■ RECORD EXCERPTS:
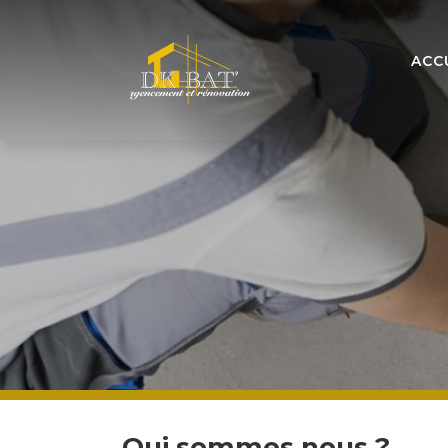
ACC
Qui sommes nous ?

--

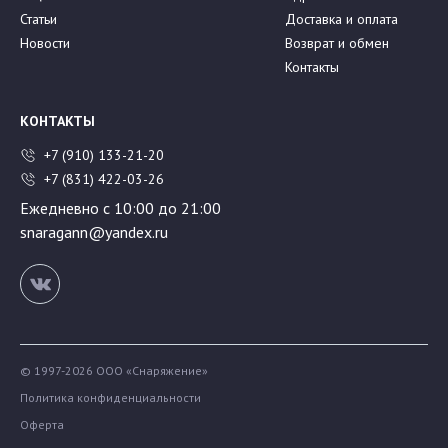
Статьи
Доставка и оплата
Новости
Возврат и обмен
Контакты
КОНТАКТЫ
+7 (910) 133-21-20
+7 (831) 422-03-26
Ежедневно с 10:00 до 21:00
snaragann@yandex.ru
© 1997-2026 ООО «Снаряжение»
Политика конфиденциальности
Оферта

---

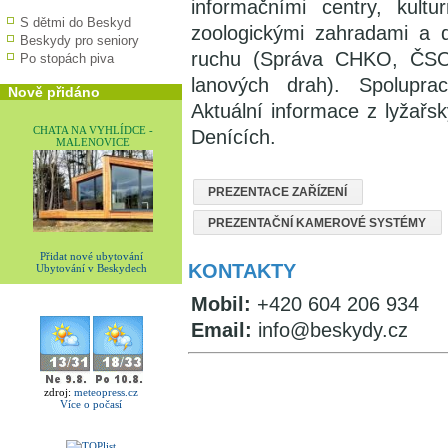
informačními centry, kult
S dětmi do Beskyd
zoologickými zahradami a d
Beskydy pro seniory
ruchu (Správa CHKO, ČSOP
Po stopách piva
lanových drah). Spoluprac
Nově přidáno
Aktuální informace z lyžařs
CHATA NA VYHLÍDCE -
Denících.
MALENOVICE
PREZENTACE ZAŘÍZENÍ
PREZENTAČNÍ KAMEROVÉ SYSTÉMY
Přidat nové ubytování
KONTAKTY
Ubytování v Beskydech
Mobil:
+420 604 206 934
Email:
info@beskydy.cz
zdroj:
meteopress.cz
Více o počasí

■ EXERCISE OBJECTIVE: Print exactly the lines above from the one with "CHATA NA VYHLÍDCE" to the one with "Více o počasí", including both.

■ SOLUTION TO THIS EXERCISE:
CHATA NA VYHLÍDCE -
Denících.
MALENOVICE
PREZENTACE ZAŘÍZENÍ
PREZENTAČNÍ KAMEROVÉ SYSTÉMY
Přidat nové ubytování
KONTAKTY
Ubytování v Beskydech
Mobil:
+420 604 206 934
Email:
info@beskydy.cz
zdroj:
meteopress.cz
Více o počasí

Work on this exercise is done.